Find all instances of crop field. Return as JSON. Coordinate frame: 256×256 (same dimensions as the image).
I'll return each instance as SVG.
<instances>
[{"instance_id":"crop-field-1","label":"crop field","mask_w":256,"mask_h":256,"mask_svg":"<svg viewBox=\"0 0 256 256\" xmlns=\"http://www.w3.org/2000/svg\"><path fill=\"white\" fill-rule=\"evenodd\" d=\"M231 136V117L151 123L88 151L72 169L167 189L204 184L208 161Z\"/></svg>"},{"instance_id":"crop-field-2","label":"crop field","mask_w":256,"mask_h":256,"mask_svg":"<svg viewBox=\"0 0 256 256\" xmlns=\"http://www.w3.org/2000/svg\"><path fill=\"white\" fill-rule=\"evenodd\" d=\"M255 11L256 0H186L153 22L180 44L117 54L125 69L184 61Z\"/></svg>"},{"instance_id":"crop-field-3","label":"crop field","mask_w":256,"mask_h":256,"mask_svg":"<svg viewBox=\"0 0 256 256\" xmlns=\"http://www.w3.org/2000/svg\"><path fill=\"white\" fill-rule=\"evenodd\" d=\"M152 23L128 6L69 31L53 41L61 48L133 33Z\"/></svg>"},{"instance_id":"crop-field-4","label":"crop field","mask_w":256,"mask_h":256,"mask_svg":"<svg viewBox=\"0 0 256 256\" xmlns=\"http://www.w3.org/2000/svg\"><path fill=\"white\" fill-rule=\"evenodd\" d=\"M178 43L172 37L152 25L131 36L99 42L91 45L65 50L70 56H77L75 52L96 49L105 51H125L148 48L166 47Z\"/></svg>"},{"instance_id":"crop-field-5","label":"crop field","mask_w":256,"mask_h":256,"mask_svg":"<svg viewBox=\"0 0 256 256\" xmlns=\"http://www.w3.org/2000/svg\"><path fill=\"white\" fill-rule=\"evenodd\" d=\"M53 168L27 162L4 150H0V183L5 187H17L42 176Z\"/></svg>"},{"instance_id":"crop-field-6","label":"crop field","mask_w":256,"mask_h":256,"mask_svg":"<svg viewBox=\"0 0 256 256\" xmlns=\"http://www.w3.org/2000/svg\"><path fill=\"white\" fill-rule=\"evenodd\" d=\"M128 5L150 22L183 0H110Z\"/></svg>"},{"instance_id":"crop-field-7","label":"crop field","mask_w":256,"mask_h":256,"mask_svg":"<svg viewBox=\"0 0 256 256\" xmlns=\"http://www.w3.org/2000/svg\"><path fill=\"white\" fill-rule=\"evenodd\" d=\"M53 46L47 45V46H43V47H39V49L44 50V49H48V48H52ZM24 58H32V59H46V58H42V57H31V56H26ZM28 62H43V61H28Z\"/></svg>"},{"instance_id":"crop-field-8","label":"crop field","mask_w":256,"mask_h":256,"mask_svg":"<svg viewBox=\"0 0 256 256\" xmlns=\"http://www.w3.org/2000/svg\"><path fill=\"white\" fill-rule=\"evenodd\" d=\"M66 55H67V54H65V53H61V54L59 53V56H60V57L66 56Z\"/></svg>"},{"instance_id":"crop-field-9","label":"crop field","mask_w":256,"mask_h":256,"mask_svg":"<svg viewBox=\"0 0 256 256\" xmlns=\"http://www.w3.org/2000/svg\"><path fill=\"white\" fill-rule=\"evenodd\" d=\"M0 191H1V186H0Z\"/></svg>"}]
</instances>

**What to produce:** Select every line of the material that contains the word "instances".

**Written solution:**
Find all instances of crop field. Return as JSON. Coordinate frame: 256×256 (same dimensions as the image).
<instances>
</instances>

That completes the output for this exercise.